Montréal, de son côté, est d'accord avec le principe, mais dit que son implantation doit être modulée. La position de la Ville n'est pas claire à ce sujet. Faudrait-il amortir le déficit sur une plus forte période, ou encore être un peu plus optimiste sur les hypothèses de rendement futur? Les deux à la fois?
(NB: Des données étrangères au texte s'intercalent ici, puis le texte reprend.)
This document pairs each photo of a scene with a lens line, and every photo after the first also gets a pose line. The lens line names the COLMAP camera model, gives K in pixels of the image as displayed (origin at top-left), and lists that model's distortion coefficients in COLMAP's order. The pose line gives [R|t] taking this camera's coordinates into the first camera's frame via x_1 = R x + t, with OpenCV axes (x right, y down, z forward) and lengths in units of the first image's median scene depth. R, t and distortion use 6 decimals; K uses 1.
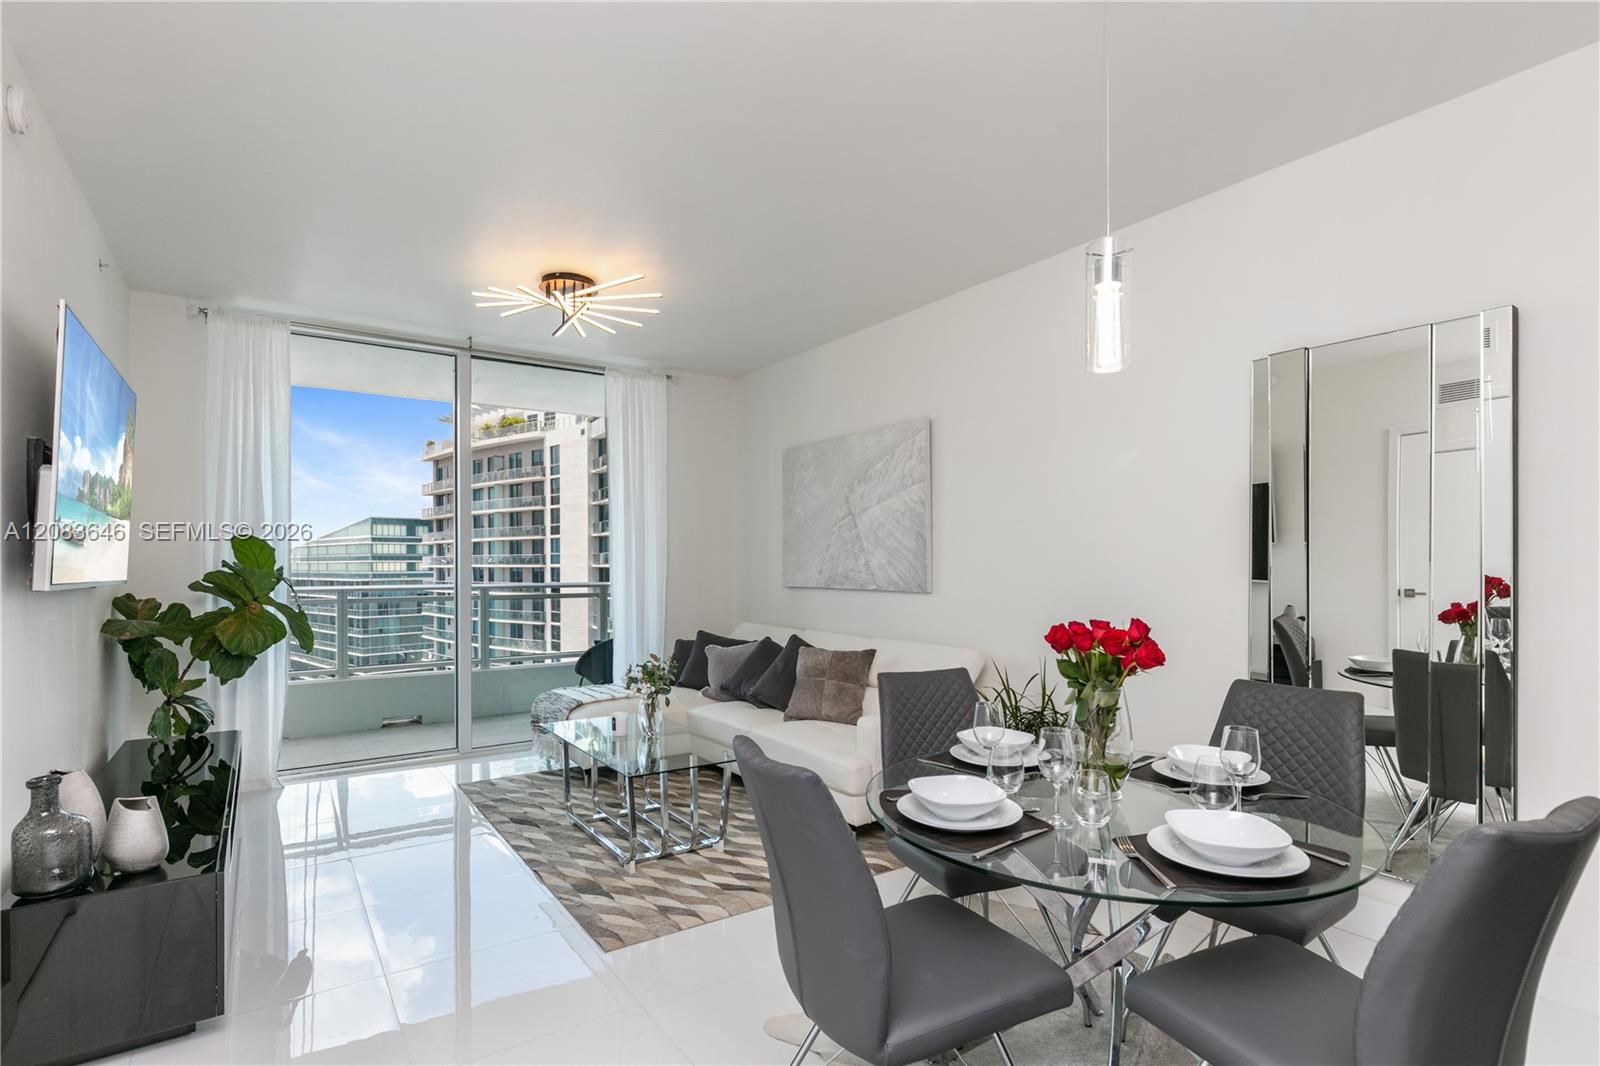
lens RADIAL K [[779.5, 0, 805.8], [0, 779.5, 564.2], [0, 0, 1]] dist [-0.005497, -0.000224]
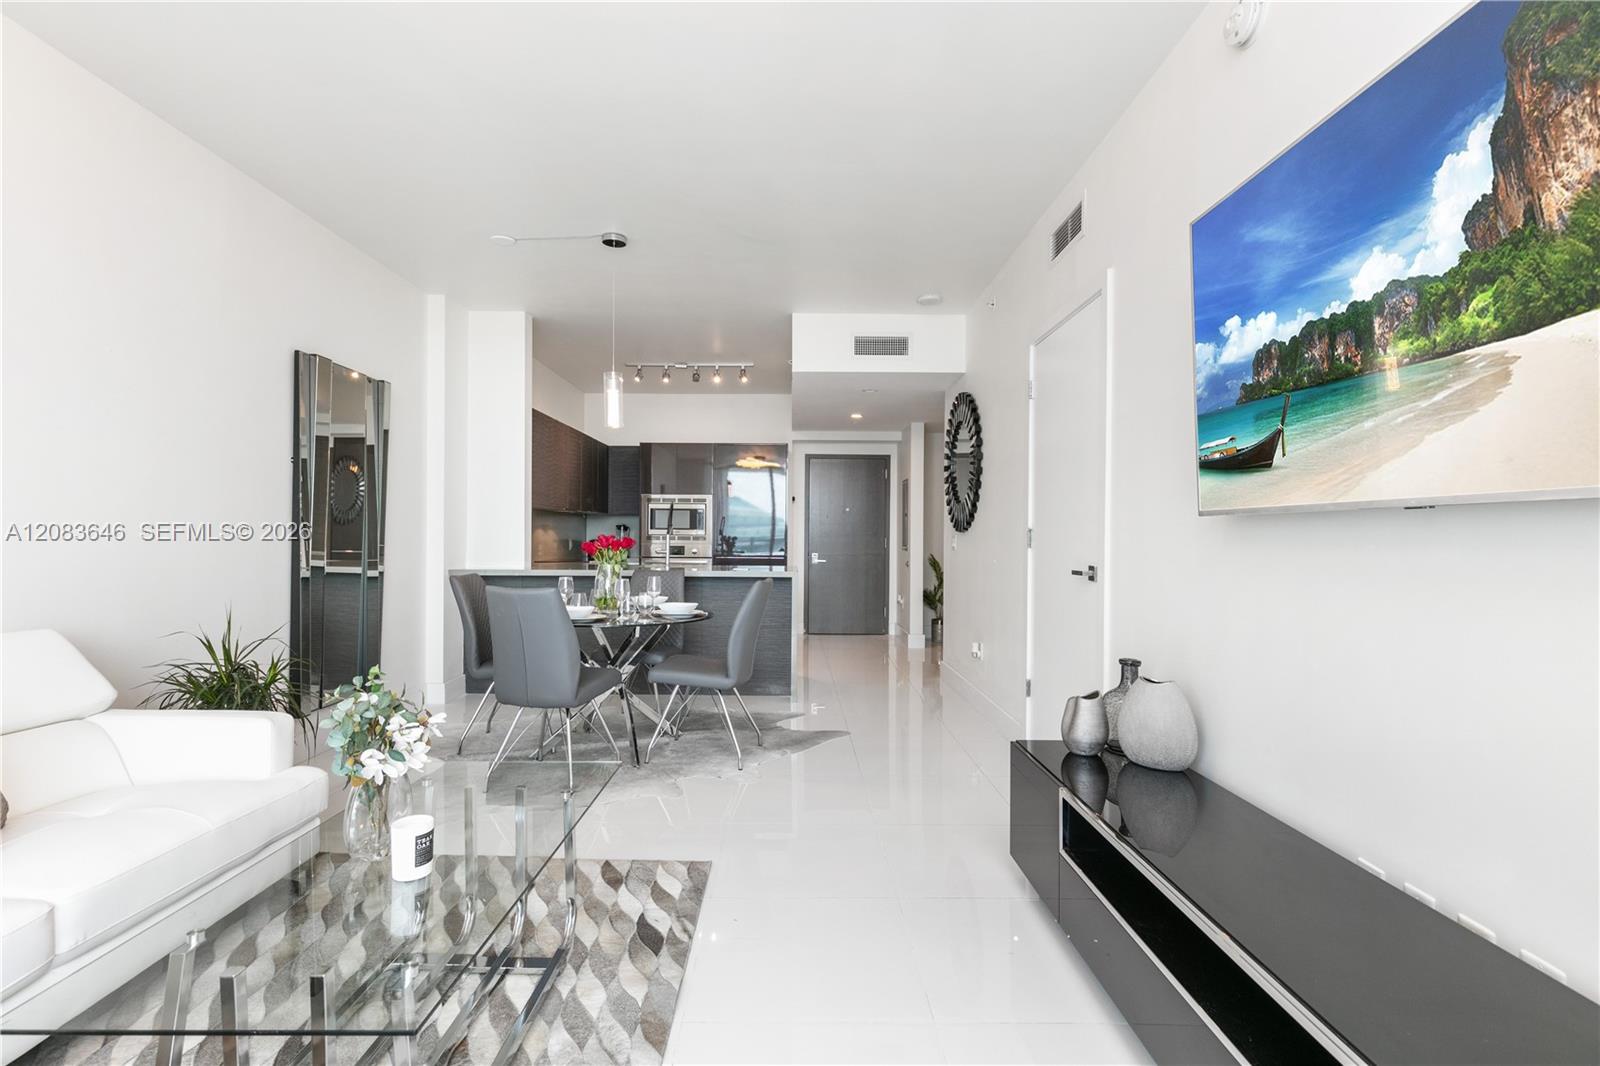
lens RADIAL K [[746.3, 0, 797.1], [0, 746.3, 539.6], [0, 0, 1]] dist [0.005809, -0.001528]
pose [[-0.830224, 0.005249, 0.557405, -0.529984], [0.001910, 0.999977, -0.006571, 0.040858], [-0.557426, -0.004391, -0.830215, 1.023643]]
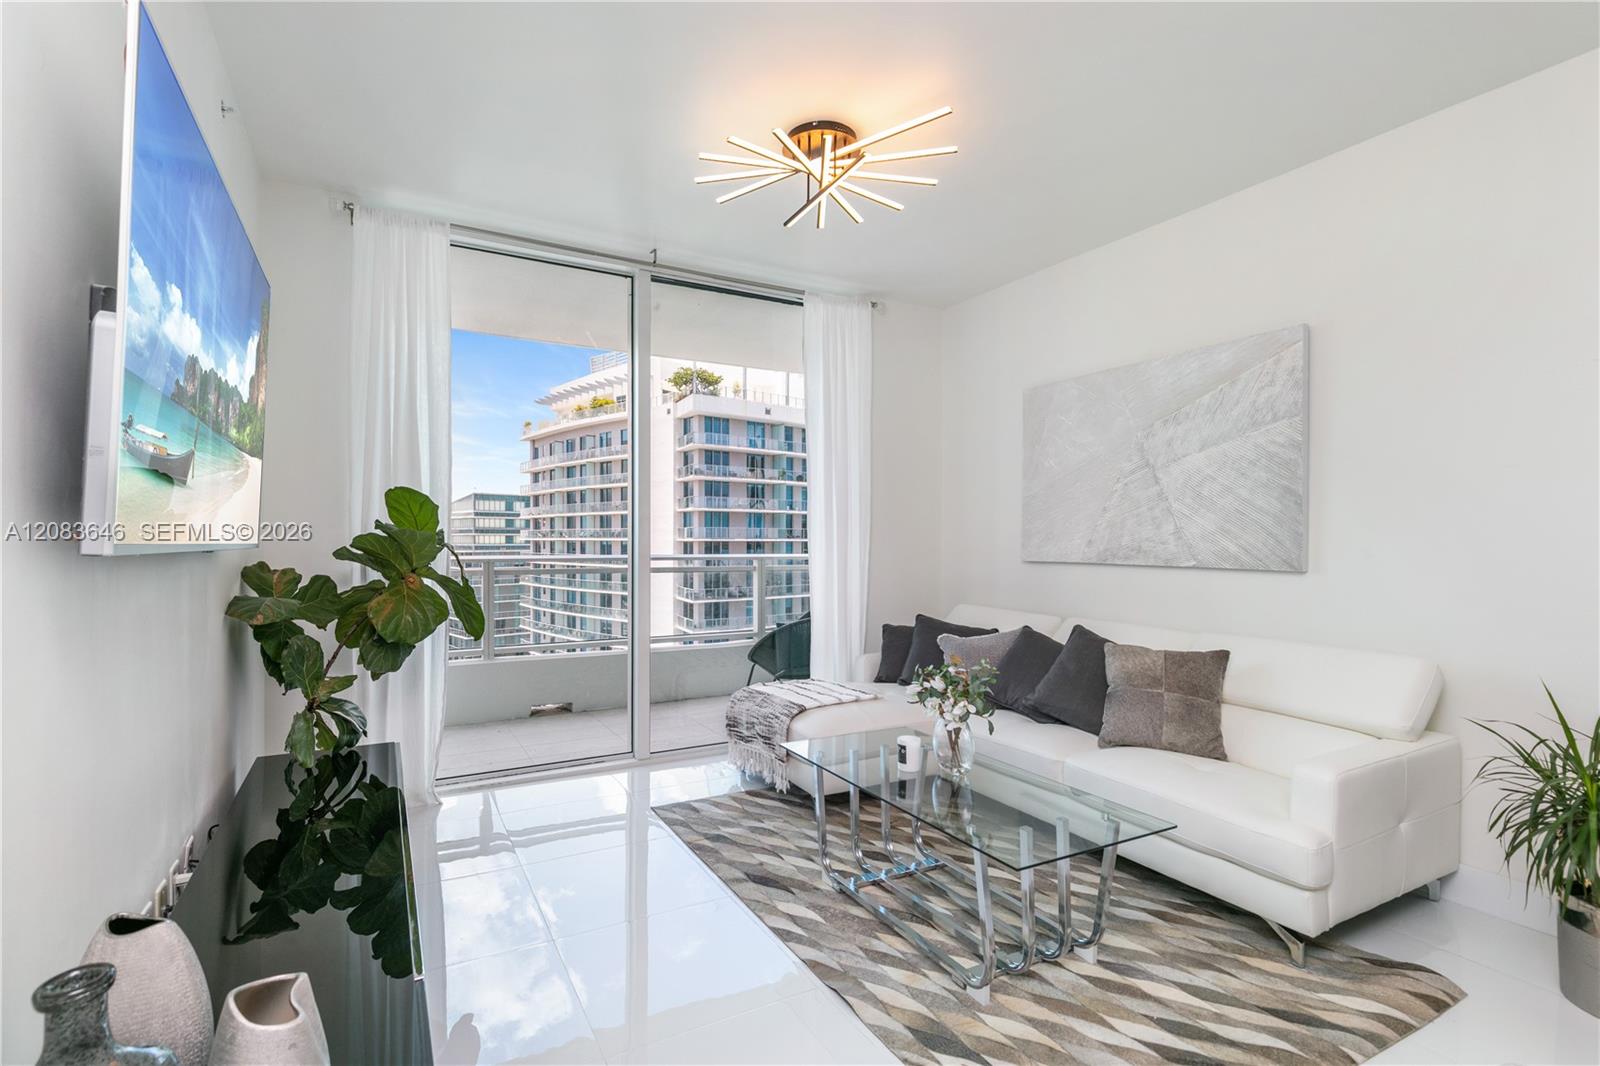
lens RADIAL K [[746.3, 0, 792.9], [0, 746.3, 548.2], [0, 0, 1]] dist [0.005809, -0.001528]
pose [[0.994621, 0.008304, -0.103244, -0.232442], [-0.007135, 0.999906, 0.011687, 0.010180], [0.103332, -0.010887, 0.994587, 0.270448]]
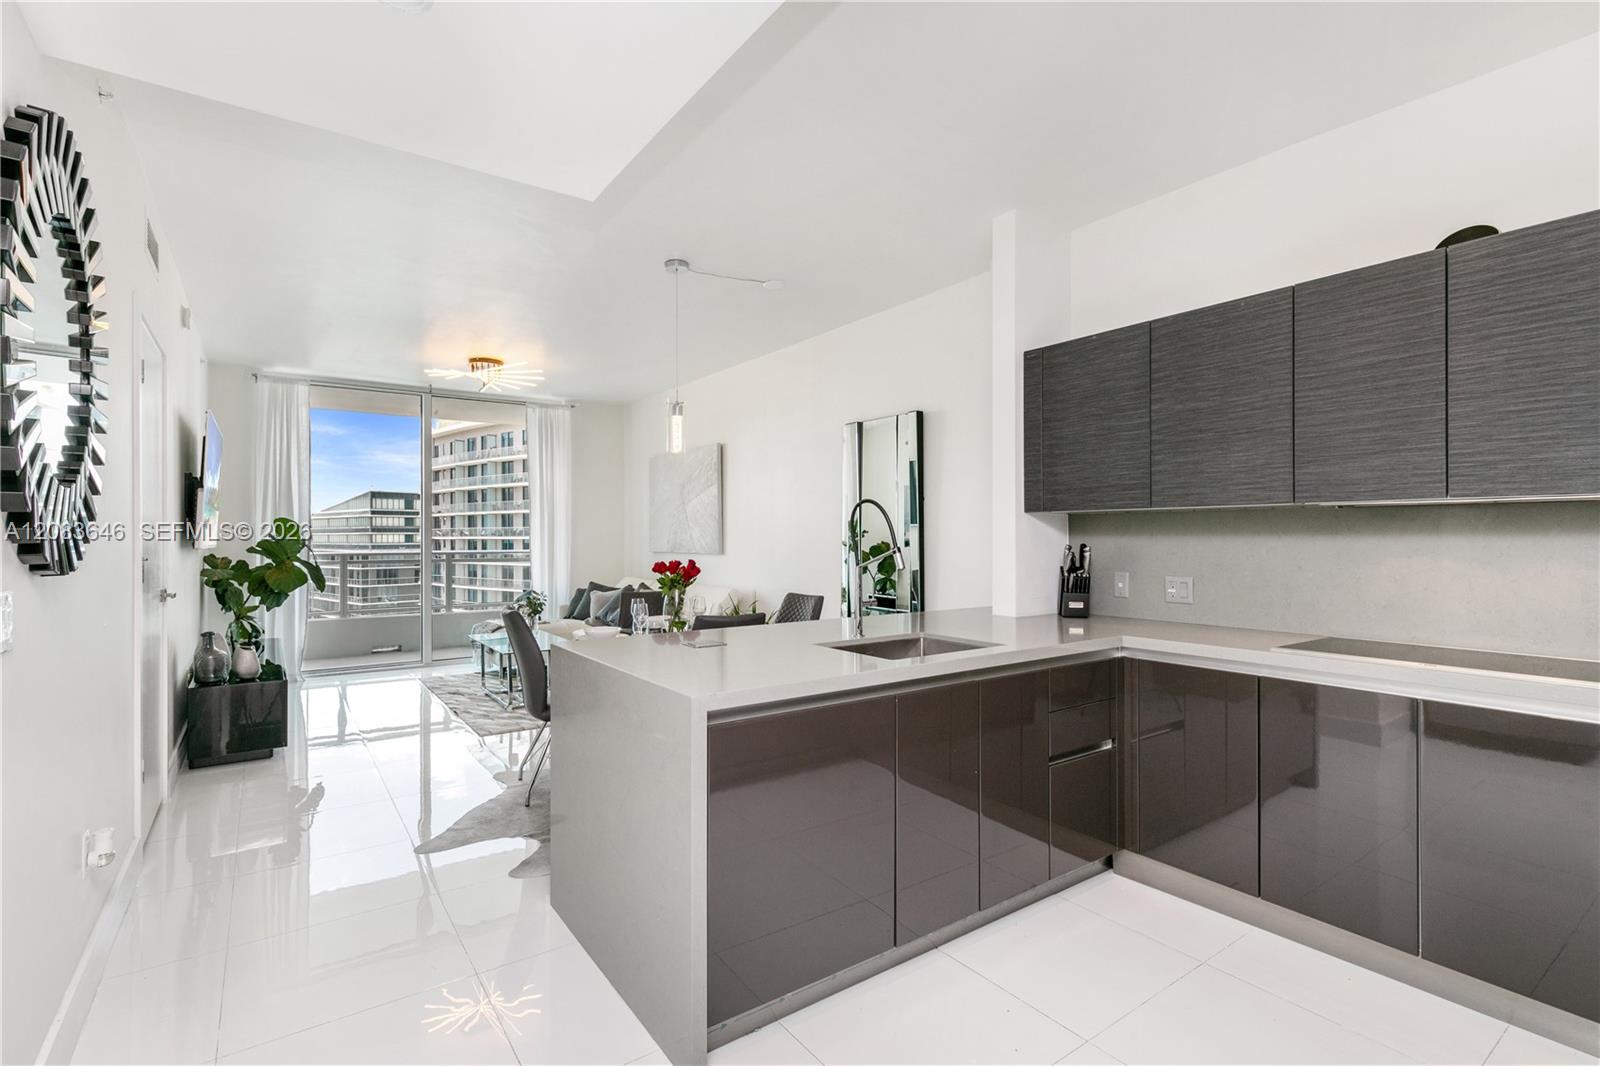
lens RADIAL K [[746.3, 0, 801.0], [0, 746.3, 533.6], [0, 0, 1]] dist [0.005809, -0.001528]
pose [[0.999923, 0.000791, 0.012358, 0.299593], [-0.000746, 0.999993, -0.003631, -0.000274], [-0.012361, 0.003621, 0.999917, -0.506541]]
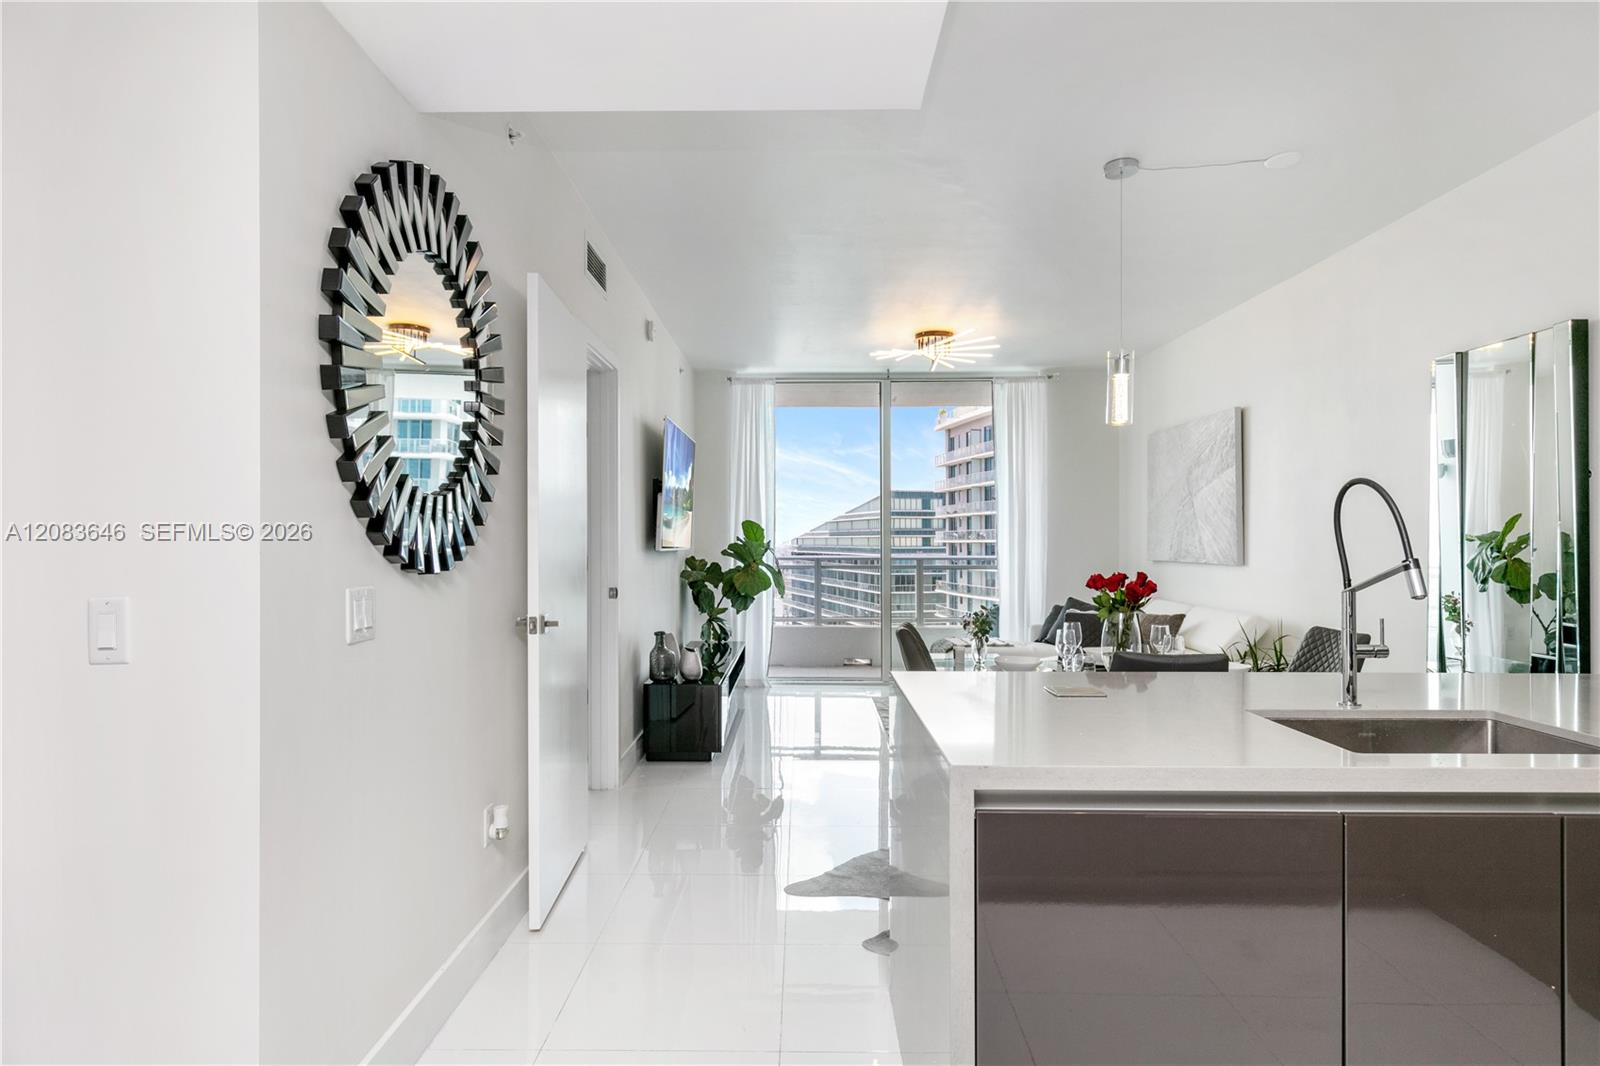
lens RADIAL K [[916.9, 0, 785.7], [0, 916.9, 539.4], [0, 0, 1]] dist [0.008225, 0.000728]
pose [[0.809887, 0.002051, -0.586582, 0.396863], [-0.001997, 0.999998, 0.000740, -0.000576], [0.586582, 0.000572, 0.809889, -0.427646]]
On ne sait pas.
Ce qui est clair, c'est qu'elle cherche à abaisser la charge annuelle du déficit des régimes, de manière à pouvoir maintenir sa cotisation au niveau actuel et en demander le moins possible aux syndiqués.
Où est la meilleure approche?
Il est difficile de parler pour la Ville de Québec, dont on n'a pas creusé suffisamment l'état de situation.
On voit mal cependant comment on ne pourra pas adoucir la méthode de capitalisation améliorée, comme le suggère Montréal.
Si on ne le fait pas, que l'on applique à la métropole l'approche Labeaume ou encore l'approche maison, les demandes de concessions aux syndiqués (en coûts supplémentaires et avantages abandonnés) représentent annuellement plus de 8,5% du budget. Ce sont des gains trop importants, que ne voudront pas laisser aller les salariés.
En fait, même avec une méthode de calcul ou de renflouement du déficit plus accommodante, il n'est pas sûr que l'on puisse abaisser suffisamment le poids des concessions nécessaires pour régler à l'amiable.
Depuis le début de cette histoire, on revient chaque fois au même constat: la probabilité est élevée que le gouvernement du Québec devra intervenir par loi spéciale pour préciser les parts de renflouement que devront supporter les villes et les syndicats.